[REC] 2 review
Beginning minutes after [REC] left off, Mark finds this 'found footage' horror sequel to be relentlessly exciting, if not quite as scary as the first film...
This review contains spoilers for [REC].
You may have noticed over the weekend that the summer sky darkened over your local multiplex. On Friday, a sequel rose from the pit to make war against God.
It promised nerve-jangling horror and a strong sense of religious terror in all who beheld it. Now it swarms across multiple screens in many multiplexes, drawing harpies all about it as it pervades decency and brings all those that behold it to ashes upon the earth.
That particular abomination is called Sex And The City 2. Elsewhere, an intentionally scary sequel made a more modest arrival in the UK on the same day, and it’s called [REC] 2.
Adding to the increasingly popular ‘found footage’ sub-genre of horror, this sequel picks up fifteen minutes after [REC]. The government is sending a four-man SWAT team into the quarantined apartment building after losing contact with the minister who got infected the first time around.
Expanding upon the religious connotations of the first film’s twist ending, the team is led by Dr. Owen, a Vatican representative who insists that their mission is to retrieve a vial of infected blood from the dread penthouse of the building. No one gets out until that mission is complete.
Between them and their goal stand hordes of former people, now infected demons. With the supernatural element exposed, writer-directors Jaume Balagueró and Paco Plaza drag the audience through a floor by floor thrill ride that complements the original rather well.
In the marketing of the film, the title looks more like [REC]2, as in [REC] Squared. This pretty much perfectly sums up the approach that Balagueró and Plaza took. They’ve magnified the first film, closely sticking to the template of Aliens by bringing in guys with guns, where previously the horror came from the heroes being caught unawares.
Comparisons to James Cameron’s films are unavoidable, but [REC] 2 owns it rather than succumbing to it. Let’s be frank, you can count the number of superior horror sequels on one hand, and this succeeds in integrating a proven formula in much the way The Descent Part 2 didn’t.
In expanding upon the initial suggestions around demonic possession, the sequel is much grander in scale, inflating the menace of the first film without explaining it to the point where it’s not scary any more. And the power of the mythology that supplants it makes the original menace all the more overbearing and horrifying.
Along the way, it accumulates a massive thematic debt to The Exorcist, most obvious in a scene where Dr. Owen actually interacts with one of the zombies. With both of these and an obvious homage to John Carpenter’s The Thing in a brief scene, you might say that this was unoriginal. Under lesser direction, it might have been so.
What such critics haven’t noticed is that [REC] wasn’t particularly original either, using the conventions of George A. Romero’s zombie canon in the context of Blair Witch-esque ‘found footage’, and that what Balagueró and Plaza exceed at in both films is handling familiar ideas in engaging and exhilarating ways.
Are there problems with it? Yes, but nothing too vast to overcome. Sometimes its own innovation can become overbearing, as in a certain section about midway through that largely seems like padding, in hindsight.
I also missed the well-rounded characters of the first film, as such character development largely falls by the wayside to the mythology. The most rounded character is Dr. Owen, played with paranoia and fervour by Jonathan Mellor, but otherwise we get four comparatively indistinct SWAT guys and a number of other more annoying characters in that midsection.
Crucially, there’s a recurring problem from the first film, in that Rosso, our lead cameraman for this run around, doesn’t contribute much as a character. Like Pablo before him, he defers largely to those we can actually see. Cloverfield still has the gold star for circumventing this problem in the character of Hud, who was always present even when he was ‘documenting’.

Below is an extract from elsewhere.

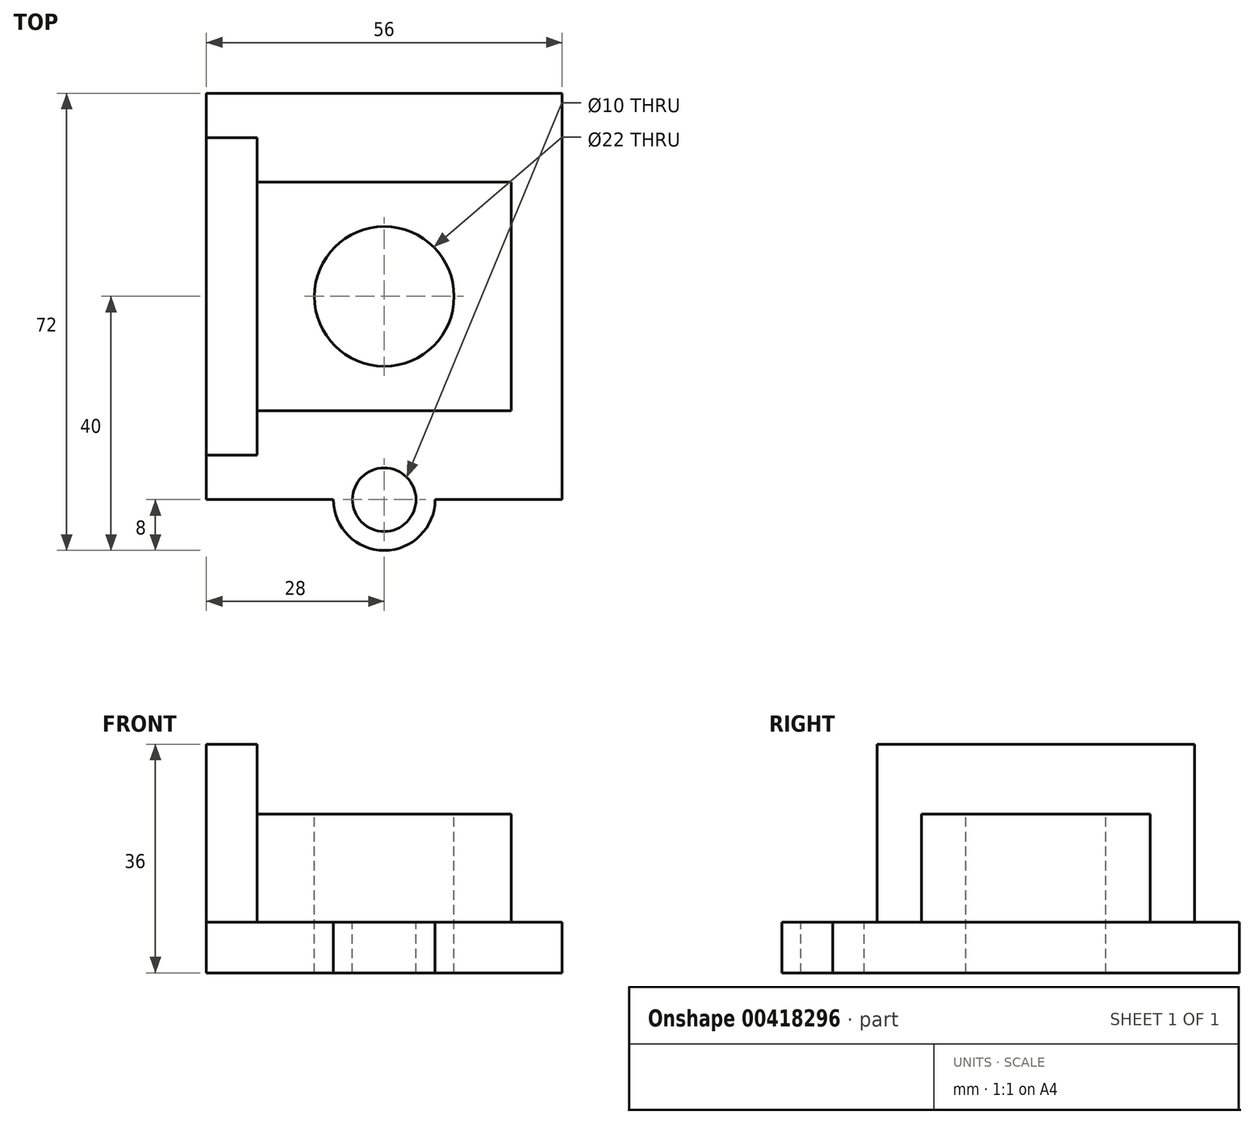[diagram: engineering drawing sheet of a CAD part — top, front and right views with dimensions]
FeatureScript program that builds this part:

Also into the mix comes the helmet cameras of the SWAT team as our way in to the scenes. It allows for some picture-in-picture split screen action, if and when our heroes are separated, but also gives way to what some have said turns the film into a first-person shooter, as our perspective now has to accommodate a readied weapon too. This never bothered me as much as it might have.
My willing suspension of disbelief was profound enough for me to overlook most of these problems, mostly because the film is so relentlessly exciting. You won’t be bored for a millisecond as Balagueró and Plaza rattle through the necessarily brief running time by ramping up the stakes and masterfully telling a strong horror story.
On balance, [REC] 2 isn’t as scary as its predecessor, but it’s just as exhilarating, and I actually prefer it to the original. I fully expect a backlash from that, but it seems to me that most of the backlash to the film itself is a protest against the supernatural elements. You can be as atheistic as you like, but the fact is zombies aren’t real either.
Besides which, it’s all handled very well. [REC] 2 is lean and brutal without ever forsaking intelligence or sense, and it doesn’t skimp on twists and scares either. This must be the first film you can compare to Aliens that actually deserves to be mentioned in the same sentence with it.
The open ending leaves room for a further sequel, and if they can pull it off as an ending rather than a springboard to another bloated franchise, it’ll be something very special, indeed. Because put simply, [REC] rocks.